What to work on: Put everything from the start of the records down to the line containing "spełnia swoją funkcję" into a Markdown table with the columns Row and Line. Number each row and skip any blank lines.

Data for processing:

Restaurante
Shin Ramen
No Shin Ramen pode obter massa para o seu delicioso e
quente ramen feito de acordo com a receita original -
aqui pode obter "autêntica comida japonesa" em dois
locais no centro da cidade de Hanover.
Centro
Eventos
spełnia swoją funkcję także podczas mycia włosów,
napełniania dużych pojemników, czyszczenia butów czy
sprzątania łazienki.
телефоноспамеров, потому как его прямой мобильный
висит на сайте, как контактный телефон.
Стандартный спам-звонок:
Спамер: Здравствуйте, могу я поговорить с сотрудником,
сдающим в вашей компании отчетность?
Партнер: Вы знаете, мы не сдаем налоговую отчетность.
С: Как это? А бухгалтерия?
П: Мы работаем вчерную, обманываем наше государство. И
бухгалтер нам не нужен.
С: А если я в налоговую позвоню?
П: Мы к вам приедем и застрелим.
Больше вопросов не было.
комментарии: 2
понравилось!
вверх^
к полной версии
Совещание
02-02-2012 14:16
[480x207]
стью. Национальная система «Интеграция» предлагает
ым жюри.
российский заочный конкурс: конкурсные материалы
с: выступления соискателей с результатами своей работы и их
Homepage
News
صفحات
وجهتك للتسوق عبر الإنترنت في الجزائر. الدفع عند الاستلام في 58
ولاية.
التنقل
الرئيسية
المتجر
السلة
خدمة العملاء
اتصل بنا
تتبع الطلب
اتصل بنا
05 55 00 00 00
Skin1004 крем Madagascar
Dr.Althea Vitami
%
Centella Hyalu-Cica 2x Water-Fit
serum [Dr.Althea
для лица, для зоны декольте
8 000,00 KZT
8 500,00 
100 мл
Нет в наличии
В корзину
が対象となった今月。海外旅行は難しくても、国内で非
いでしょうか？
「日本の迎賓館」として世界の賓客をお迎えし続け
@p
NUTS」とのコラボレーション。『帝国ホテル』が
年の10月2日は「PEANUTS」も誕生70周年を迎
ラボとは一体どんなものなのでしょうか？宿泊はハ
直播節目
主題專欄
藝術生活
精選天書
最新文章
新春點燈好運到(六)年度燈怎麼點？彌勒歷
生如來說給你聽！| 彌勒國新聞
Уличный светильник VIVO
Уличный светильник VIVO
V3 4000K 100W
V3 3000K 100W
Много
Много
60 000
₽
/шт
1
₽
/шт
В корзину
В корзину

Your solution:
| Row | Line |
|---|---|
| 1 | Restaurante |
| 2 | Shin Ramen |
| 3 | No Shin Ramen pode obter massa para o seu delicioso e |
| 4 | quente ramen feito de acordo com a receita original - |
| 5 | aqui pode obter "autêntica comida japonesa" em dois |
| 6 | locais no centro da cidade de Hanover. |
| 7 | Centro |
| 8 | Eventos |
| 9 | spełnia swoją funkcję także podczas mycia włosów, |